JohnBarchak said:
Some people did not seem to understand my comment about superposition never having been observed. I was not questioning how you get information out of a quantum computer. I was questioning the validity of the superposition concept itself. How can you convince anyone of the validity of a concept for something that has never been observed. We know that an electron has a magnetic moment through observations made on electrons. What observations tell us that superposition exists? QM is advertised to be based on "observables." What observable tells us that a particle is in a state of superposition?
All the best
John B.
Agreed. People seem to have forgotten that the
only evidence we have that superposition is real is the Bell test experiments, and these, as we know, have loopholes that allow for local realist explanations. As Marshall et al said in their seminal 1983 paper,
T W Marshall, E Santos and F Selleri, F, “Local Realism has not been Refuted by Atomic-Cascade Experiments”, Physics Letters A, 98, 5-9 (1983),
"Any serious examination of the realist alternative must involve challenging assumptions based on three generations of immersion and acculturation by quantum concepts".
Some people here are arguing that there is all sorts of other evidence for superposition. Let them specify it! Back in 1972 John Clauser (of the CHSH Bell test) wrote an interesting paper:
Clauser, J E, “Experimental limitations to the validity of semiclassical radiation theories”, Physical Review A 6, 49 (1972)

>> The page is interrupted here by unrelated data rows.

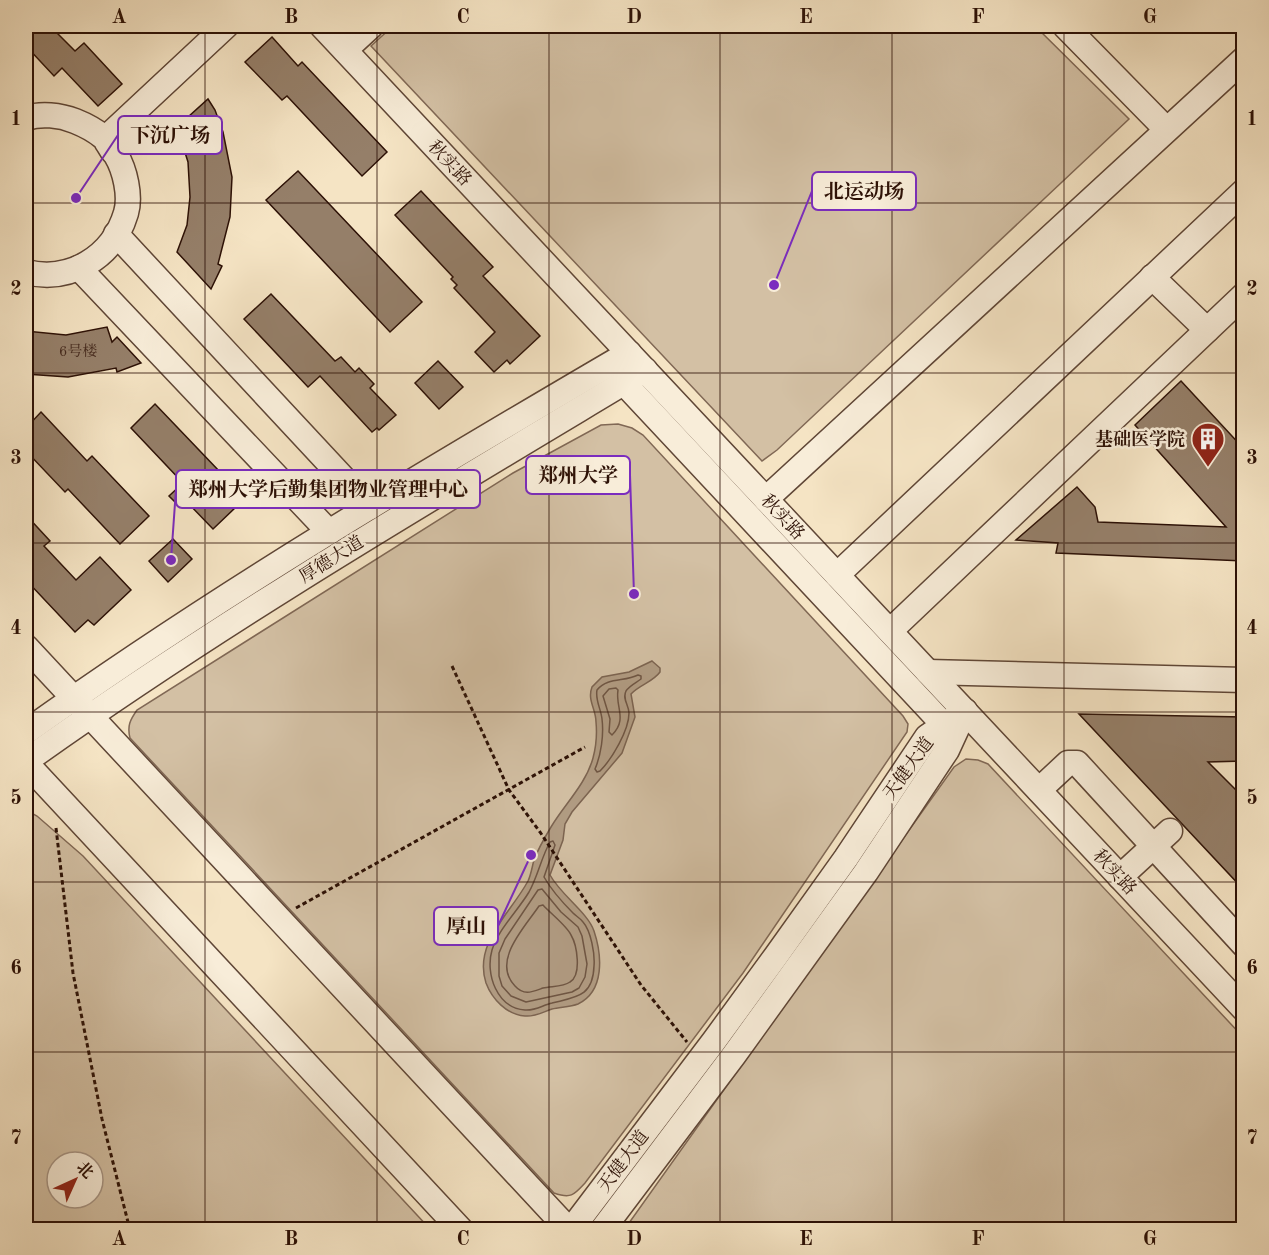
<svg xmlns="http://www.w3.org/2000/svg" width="1269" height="1255" font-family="'Old Standard TT','Noto Serif SC',serif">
<rect width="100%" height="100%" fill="#f5e4c4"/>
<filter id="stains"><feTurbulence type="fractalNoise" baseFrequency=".00333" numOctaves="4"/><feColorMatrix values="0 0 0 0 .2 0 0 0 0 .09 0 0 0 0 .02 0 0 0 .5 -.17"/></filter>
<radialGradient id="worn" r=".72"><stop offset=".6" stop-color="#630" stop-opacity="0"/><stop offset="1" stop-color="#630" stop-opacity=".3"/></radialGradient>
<!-- green -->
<g fill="#d3c0a4" stroke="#806855" stroke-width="1.5" fill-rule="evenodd">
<path d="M393 26H1035L1129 119 777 450 762 461 371 46Z"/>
<path d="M618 424 632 428 643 435 903 716 908 724 907 732 743 973 585 1183C574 1195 571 1199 554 1193L130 738C127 726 130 720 137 710L513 473 601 425Z"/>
<path d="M966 759 978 760 988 764 1243 1037V1229L624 1230 954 767Z"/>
<path d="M26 810 37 816 83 856 430 1229H26ZM57 1162H93V1198H57Z"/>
</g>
<!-- water -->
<path fill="#b19c83" stroke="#7c6451" stroke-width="1.5" d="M652 661 660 668V672C653 682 639 685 631 694L635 717 622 753 572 812 565 824 563 840 550 875C561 895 588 913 594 931 602 955 605 991 578 1004 570 1007 560 1007 552 1009 543 1012 535 1017 525 1016 507 1015 492 999 486 983 473 943 511 913 528 881 531 875 532 867 534 860 538 849 545 837 551 827 564 805 586 784 593 758 596 747 597 733 596 722 596 709 587 700 592 687L602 677 629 672Z"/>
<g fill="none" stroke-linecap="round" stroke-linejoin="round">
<!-- shore -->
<g stroke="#6f5644" stroke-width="1.5">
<path d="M638 675 641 676V679C636 683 630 685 626 691 622 699 629 705 629 713 629 730 612 759 600 771L597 772 595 769C601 755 604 735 602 719 601 709 595 700 597 690 608 677 624 682 638 675Z"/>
<path d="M616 688 618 690C615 707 628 719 612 735L609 732 610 719 603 696 609 689Z"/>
<path d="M553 841 555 845 544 877C552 891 562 902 573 913 576 916 580 918 583 922 591 931 595 954 594 966 593 997 576 997 552 1003 543 1005 535 1011 525 1010 497 1008 485 974 492 950 499 928 517 912 529 892 538 876 541 858 550 842Z"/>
<path d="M542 889 561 912 578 927 582 936 587 964 585 977 579 988 572 992 526 1002 511 996 502 986 499 976V953L505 939 538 890Z"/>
<path d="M543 905C550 913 567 926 571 935 577 945 582 975 570 982 563 987 551 986 543 988 532 992 524 996 515 986 491 961 525 927 539 906Z"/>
</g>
</g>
<!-- building -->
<g fill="#957f69" stroke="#2d1106" stroke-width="1.5">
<path d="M26 26H50L75 51 84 43 122 84 98 106 62 68 54 76 26 46Z"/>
<path d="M272 37 298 66 302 62 387 152 362 176 287 96 282 100 245 62Z"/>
<path d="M208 99 215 110 223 132 232 177 230 217 218 264 222 266 211 289 177 252 187 225 190 197 188 162 177 127Z"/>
<path d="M298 171 422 302 390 332 266 200Z"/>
<path d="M421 191 493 267 483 276 540 336 510 364 507 360 494 372 475 352 495 332 454 288 457 285 451 279 453 277 395 215Z"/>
<path d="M271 294 335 361 341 357 355 372 359 368 374 384 370 388 396 415 379 430 377 428 372 432 320 376 308 387 244 319Z"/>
<path d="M107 327 112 342 117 337 141 363 117 372 116 368 68 377 26 374V331L66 335Z"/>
<path d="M438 361 463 387 439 409 415 383Z"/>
<path d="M1181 381 1244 449V561L1056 553 1058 543 1016 540 1077 487 1095 507 1098 522 1226 527 1135 425Z"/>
<path d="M155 404 220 472 210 481 236 507 213 529 186 501 180 507 169 496 183 483 131 428Z"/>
<path d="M41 412 87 461 92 456 149 516 120 544 68 489 65 492 26 451V428Z"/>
<path d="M26 515 50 541 44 546 76 580 100 557 131 590 94 625 88 620 75 632 26 580Z"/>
<path d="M173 539 192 559 168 582 149 561Z"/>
<path d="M1079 714 1244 717V761L1208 762 1244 798V890Z"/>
</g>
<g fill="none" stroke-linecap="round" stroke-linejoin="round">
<!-- minor casing -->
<g stroke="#5f4636" stroke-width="27">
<g id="minor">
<path d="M322 26 1244 1009"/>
<path d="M1065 26 1166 129"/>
<path d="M345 50 371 26"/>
<path d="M26 118C41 113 60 115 75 121 85 125 96 131 103 137 107 140 105 140 108 144 110 148 113 152 116 155 125 170 131 196 126 213 113 257 70 283 26 272"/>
<path d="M106 138 226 26"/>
<path d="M116 234 370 507"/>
<path d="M79 268 329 532"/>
<path d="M1152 277 1207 330"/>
<path d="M624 383 944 725"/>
<path d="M766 499 1244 59"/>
<path d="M837 575 1244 191"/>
<path d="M890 631 1244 295"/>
<path d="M26 647 569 1230"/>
<path d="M928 672 1244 680"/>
<path d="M26 732C219 594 424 473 629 353"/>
<path d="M26 761C225 619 435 496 645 370"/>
<path d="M26 763 461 1230"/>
<path d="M1039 790 1068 763H1077L1244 945"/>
<path d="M1120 877 1170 831"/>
<path d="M571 1230 714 1041 776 956 846 858 927 737 965 711"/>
<path d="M602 1230 734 1055 866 872 947 750 965 711"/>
</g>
</g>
<!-- path -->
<g stroke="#2d1106" stroke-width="3" stroke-dasharray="4.5 3" stroke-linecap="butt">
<path d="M452 666 509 790 540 832 641 985 687 1042"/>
<path d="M56 828 73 973 102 1119 130 1230"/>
<path d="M296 908 585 747"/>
</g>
<!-- minor -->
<use href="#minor" stroke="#f8edd9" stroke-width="24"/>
</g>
<!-- grid -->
<path fill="none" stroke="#2d1106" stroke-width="1.5" stroke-opacity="0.55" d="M205 26V1230M377 26V1230M549 26V1230M720 26V1230M892 26V1230M1064 26V1230M26 203H1244M26 373H1244M26 543H1244M26 712H1244M26 882H1244M26 1052H1244"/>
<!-- icons -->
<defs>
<g id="building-pin" transform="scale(1.725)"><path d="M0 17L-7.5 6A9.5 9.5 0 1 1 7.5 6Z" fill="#8f2418" stroke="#f8edd9"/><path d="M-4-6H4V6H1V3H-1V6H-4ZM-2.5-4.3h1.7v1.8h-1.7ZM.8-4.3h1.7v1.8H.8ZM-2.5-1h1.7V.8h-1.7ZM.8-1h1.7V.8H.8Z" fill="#fff"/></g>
</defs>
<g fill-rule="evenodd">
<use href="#building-pin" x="1208" y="439"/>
</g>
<g text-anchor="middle" stroke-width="5" stroke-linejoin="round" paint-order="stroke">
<!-- number labels -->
<g font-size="15" fill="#472c1f">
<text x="78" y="356">6号楼</text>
</g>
<!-- street labels -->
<g font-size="18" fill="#2d1106" stroke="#f8edd9">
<text transform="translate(450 163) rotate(47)" y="6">秋实路</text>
<text transform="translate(783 517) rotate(47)" y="6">秋实路</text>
<text transform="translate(331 559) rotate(-32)" y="6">厚德大道</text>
<text transform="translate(908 768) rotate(-54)" y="6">天健大道</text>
<text transform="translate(1115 872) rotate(47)" y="6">秋实路</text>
<text transform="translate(623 1161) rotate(-53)" y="6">天健大道</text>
</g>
<!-- poi labels -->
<g font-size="18" font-weight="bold" fill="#2d1106" stroke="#f8edd9" text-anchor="end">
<text x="1185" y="445">基础医学院</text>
</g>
</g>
<!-- callouts -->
<path fill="none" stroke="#7b2cbf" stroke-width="2" d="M76 198L118 135M774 285L812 191M634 594L630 475M171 560L176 489M531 855L498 926"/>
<g fill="#7b2cbf" stroke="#f8edd9" stroke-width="2">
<circle cx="76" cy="198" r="6"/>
<circle cx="774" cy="285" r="6"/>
<circle cx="634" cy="594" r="6"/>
<circle cx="171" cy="560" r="6"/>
<circle cx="531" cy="855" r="6"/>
</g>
<g fill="#f8edd9" stroke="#7b2cbf" stroke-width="2">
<rect x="118" y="116" width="104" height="38" rx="6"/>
<rect x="812" y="172" width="104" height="38" rx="6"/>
<rect x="526" y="456" width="104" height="38" rx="6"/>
<rect x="176" y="470" width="304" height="38" rx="6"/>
<rect x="434" y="907" width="64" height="38" rx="6"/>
</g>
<g font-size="20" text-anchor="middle" font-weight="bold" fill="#2d1106">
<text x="170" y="142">下沉广场</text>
<text x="864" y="198">北运动场</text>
<text x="578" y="482">郑州大学</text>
<text x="328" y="496">郑州大学后勤集团物业管理中心</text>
<text x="466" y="933">厚山</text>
</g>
<!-- margin -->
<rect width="1269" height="1255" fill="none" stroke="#f5e4c4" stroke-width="66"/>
<!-- north arrow -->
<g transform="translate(75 1180) rotate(45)"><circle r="28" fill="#f8edd9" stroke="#a79585" stroke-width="1.5"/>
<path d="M0-4.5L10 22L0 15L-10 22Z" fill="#8f2418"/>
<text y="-9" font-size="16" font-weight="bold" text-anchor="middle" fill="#2d1106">北</text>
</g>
<rect x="33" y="33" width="1203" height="1189" fill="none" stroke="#2d1106" stroke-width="2"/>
<g font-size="20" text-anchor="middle" font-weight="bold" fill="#2d1106">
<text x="119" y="23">A</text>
<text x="291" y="23">B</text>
<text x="463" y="23">C</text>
<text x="634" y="23">D</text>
<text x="806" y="23">E</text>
<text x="978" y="23">F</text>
<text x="1150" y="23">G</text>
<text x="16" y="125">1</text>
<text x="1252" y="125">1</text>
<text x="16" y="295">2</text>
<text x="1252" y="295">2</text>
<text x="16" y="464">3</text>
<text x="1252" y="464">3</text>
<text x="16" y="634">4</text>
<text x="1252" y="634">4</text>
<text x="16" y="804">5</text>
<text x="1252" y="804">5</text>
<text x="16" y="974">6</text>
<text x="1252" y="974">6</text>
<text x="16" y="1144">7</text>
<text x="1252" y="1144">7</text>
<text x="119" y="1245">A</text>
<text x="291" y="1245">B</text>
<text x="463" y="1245">C</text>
<text x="634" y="1245">D</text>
<text x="806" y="1245">E</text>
<text x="978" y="1245">F</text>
<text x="1150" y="1245">G</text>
</g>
<rect width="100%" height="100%" filter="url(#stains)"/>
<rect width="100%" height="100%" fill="url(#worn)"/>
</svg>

He was able to give "semi-classical" explanations for all the phenomena claimed to be best explained by QM apart from one little area, that of entanglement of separated particles -- precisely the area that is tested in the Bell tests. He, unfortunately, he was under the impression that experiment already showed that in this area QM was correct. The above paper was written before the first actual Bell test (his own, with Freedman, also published in 1972) had been done, and the data he was going on was that from the Kocher-Commins 1967 expt.. I have reason to believe that, like Marshall et al in 1983, he was unknowingly trying to explain data that had been adjusted by subtraction of accidentals. Had he allowed for this, he would have been able to explain this too, using his same semi-classical methods.
Anyway, you are asolutely right, John: the superposition principle has never been proved to be true. Real wave systems can, of course, exist with many frequencies at once -- a bell can ring producing a complicated spectrum of sounds -- but these are just mixtures, not quantum-theoretical "superpositions" of states. Since our general experience of the world suggests that quantum superposition is physically impossible and so does not happen, I think we can safely bet that quantum computers will never achieve any improvement over classical ones. I forsee many
simulations of quantum computers, but actual ones few and far between, with unimpressive performance.
Hopefully, all the effort put into them will not have been entirely wasted! Perhaps the algorithms developed will prove useful in their own right.